# SOURCE MATERIAL
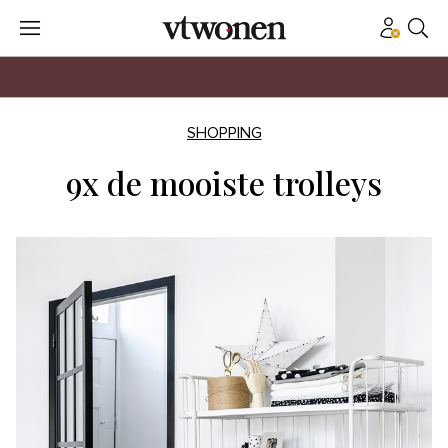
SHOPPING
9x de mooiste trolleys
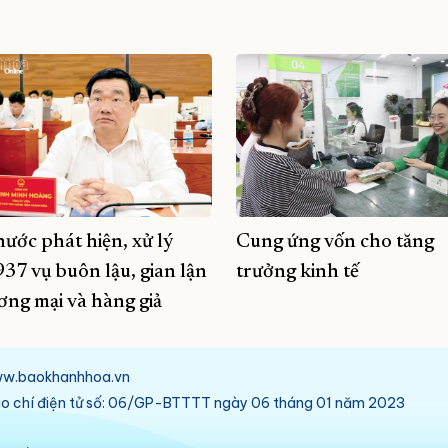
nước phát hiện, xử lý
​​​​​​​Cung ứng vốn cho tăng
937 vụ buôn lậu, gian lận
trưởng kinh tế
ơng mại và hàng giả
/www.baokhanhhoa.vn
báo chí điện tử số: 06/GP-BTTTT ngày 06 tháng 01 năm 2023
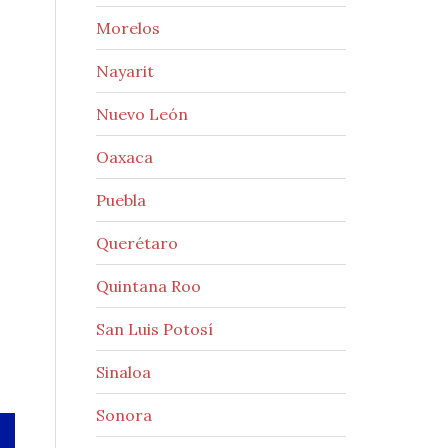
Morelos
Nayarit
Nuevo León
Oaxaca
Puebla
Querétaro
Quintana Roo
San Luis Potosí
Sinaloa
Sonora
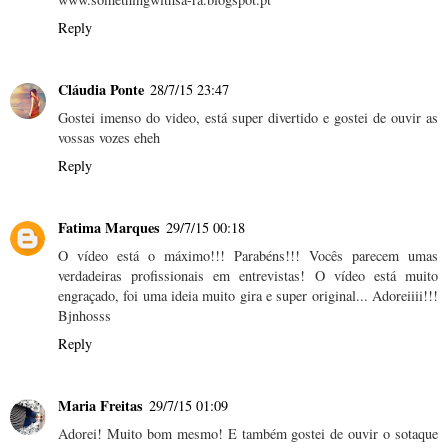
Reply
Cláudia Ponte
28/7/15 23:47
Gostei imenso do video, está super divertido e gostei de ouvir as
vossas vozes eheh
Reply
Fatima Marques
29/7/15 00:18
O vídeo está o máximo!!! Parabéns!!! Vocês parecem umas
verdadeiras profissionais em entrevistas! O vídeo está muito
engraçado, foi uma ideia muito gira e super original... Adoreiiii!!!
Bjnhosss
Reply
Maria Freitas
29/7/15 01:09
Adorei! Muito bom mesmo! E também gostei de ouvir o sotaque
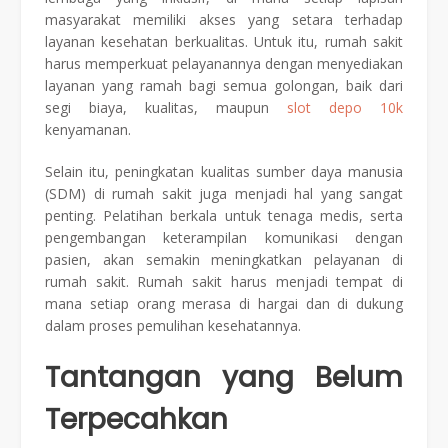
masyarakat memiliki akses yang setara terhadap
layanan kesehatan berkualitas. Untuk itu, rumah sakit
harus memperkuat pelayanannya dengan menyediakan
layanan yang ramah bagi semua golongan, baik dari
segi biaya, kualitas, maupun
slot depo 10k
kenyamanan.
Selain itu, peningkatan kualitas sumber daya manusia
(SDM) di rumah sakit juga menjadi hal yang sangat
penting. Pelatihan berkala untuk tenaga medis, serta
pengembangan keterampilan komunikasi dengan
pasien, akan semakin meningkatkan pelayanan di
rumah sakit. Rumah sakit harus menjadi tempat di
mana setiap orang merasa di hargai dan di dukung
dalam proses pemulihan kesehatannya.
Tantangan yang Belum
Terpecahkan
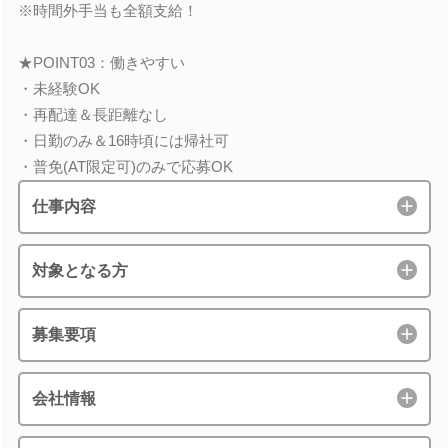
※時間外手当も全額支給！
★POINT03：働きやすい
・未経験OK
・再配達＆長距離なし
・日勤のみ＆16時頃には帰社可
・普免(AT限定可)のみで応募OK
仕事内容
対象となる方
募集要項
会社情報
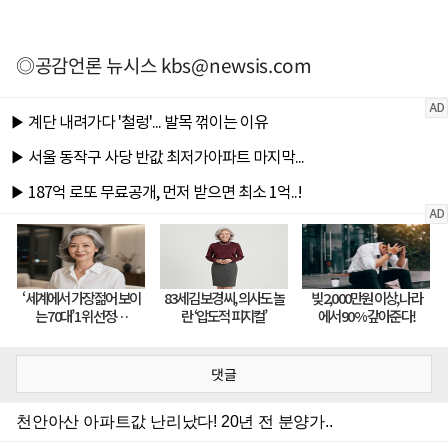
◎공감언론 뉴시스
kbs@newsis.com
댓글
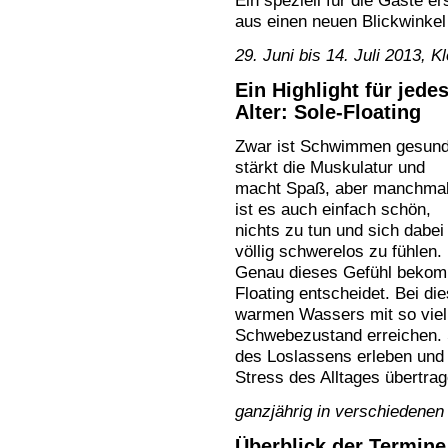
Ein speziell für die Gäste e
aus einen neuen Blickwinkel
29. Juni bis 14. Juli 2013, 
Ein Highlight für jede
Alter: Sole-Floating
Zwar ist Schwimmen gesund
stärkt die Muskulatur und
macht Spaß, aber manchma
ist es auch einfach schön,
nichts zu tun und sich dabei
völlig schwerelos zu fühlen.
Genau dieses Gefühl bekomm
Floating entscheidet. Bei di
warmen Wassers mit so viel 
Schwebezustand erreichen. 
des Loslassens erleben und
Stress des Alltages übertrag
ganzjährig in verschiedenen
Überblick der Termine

---

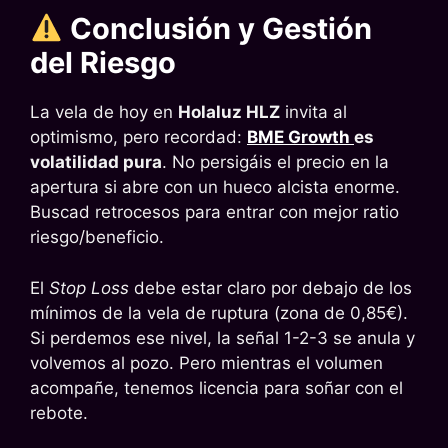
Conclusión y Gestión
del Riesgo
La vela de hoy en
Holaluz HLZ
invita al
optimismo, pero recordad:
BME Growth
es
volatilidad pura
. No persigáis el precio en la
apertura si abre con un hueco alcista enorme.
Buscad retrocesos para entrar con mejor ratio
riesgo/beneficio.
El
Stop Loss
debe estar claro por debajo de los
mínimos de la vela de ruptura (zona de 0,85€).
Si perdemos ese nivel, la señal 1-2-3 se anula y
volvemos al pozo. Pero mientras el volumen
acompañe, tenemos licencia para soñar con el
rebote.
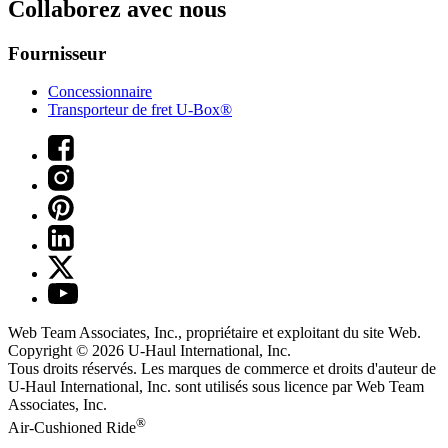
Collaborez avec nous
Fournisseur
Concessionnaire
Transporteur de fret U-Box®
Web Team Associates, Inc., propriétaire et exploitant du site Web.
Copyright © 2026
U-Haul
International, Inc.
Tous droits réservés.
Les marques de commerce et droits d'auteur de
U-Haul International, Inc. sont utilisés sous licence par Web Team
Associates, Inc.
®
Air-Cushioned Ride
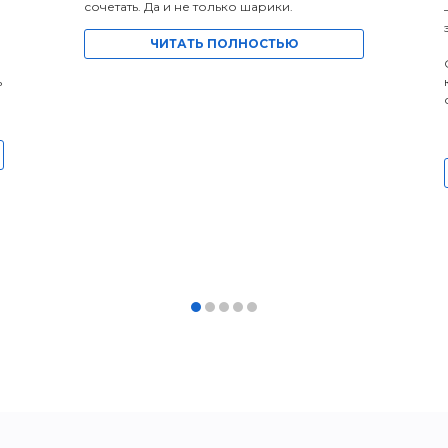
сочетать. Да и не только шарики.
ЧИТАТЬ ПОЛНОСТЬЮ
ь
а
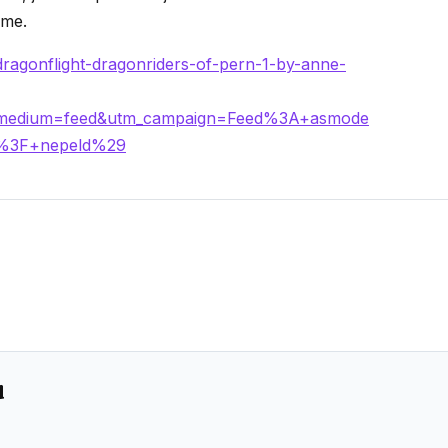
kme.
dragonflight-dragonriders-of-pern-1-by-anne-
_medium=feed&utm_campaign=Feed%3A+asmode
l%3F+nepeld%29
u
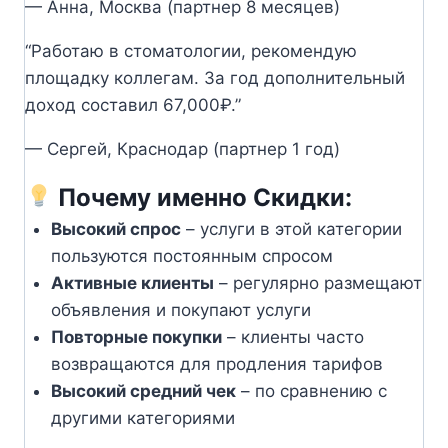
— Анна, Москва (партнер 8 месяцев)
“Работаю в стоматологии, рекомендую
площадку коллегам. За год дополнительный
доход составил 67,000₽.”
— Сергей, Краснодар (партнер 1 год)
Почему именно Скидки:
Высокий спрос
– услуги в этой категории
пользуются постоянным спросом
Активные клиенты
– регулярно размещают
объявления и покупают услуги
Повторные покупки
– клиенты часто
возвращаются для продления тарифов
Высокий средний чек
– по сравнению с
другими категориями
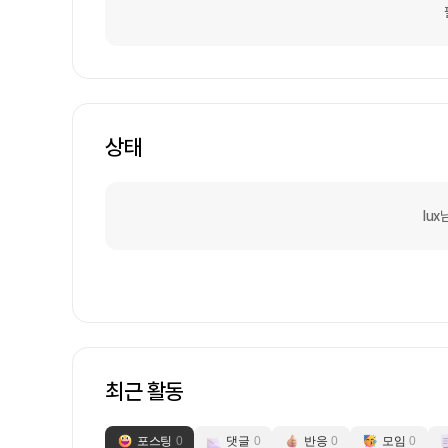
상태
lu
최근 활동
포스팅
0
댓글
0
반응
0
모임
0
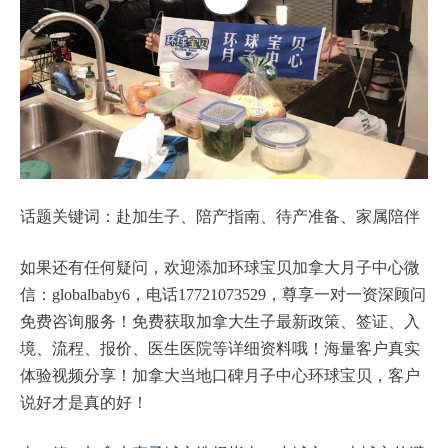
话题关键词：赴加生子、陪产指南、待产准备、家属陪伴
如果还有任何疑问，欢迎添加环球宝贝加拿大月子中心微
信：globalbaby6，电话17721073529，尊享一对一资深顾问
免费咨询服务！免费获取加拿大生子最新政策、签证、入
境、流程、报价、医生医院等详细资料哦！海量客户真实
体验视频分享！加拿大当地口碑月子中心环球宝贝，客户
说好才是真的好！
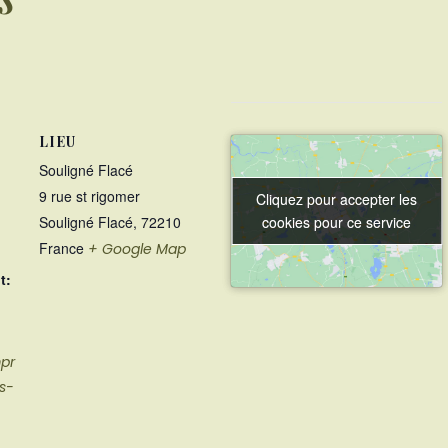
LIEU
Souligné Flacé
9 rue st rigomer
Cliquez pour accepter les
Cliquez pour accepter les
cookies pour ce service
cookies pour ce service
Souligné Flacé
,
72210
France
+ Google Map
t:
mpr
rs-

* * *

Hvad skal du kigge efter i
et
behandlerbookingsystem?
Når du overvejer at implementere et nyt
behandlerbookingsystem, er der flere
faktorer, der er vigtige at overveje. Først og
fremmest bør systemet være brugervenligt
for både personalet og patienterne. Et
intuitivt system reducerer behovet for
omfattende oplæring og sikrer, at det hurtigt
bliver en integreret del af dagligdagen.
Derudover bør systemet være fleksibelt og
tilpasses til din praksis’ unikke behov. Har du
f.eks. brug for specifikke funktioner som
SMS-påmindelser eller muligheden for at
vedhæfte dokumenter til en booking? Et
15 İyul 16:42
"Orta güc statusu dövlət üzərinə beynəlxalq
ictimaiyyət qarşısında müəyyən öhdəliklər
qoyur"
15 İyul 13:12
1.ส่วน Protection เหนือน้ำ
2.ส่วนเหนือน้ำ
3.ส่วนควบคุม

# PROBLEM TO WORK ON
Please copy, exactly as written, every line in the listing above from the line with "intuitivt system reducerer behovet for" up to and including the line with "3.ส่วนควบคุม".

# SOLUTION FOR THIS TASK
intuitivt system reducerer behovet for
omfattende oplæring og sikrer, at det hurtigt
bliver en integreret del af dagligdagen.
Derudover bør systemet være fleksibelt og
tilpasses til din praksis’ unikke behov. Har du
f.eks. brug for specifikke funktioner som
SMS-påmindelser eller muligheden for at
vedhæfte dokumenter til en booking? Et
15 İyul 16:42
"Orta güc statusu dövlət üzərinə beynəlxalq
ictimaiyyət qarşısında müəyyən öhdəliklər
qoyur"
15 İyul 13:12
1.ส่วน Protection เหนือน้ำ
2.ส่วนเหนือน้ำ
3.ส่วนควบคุม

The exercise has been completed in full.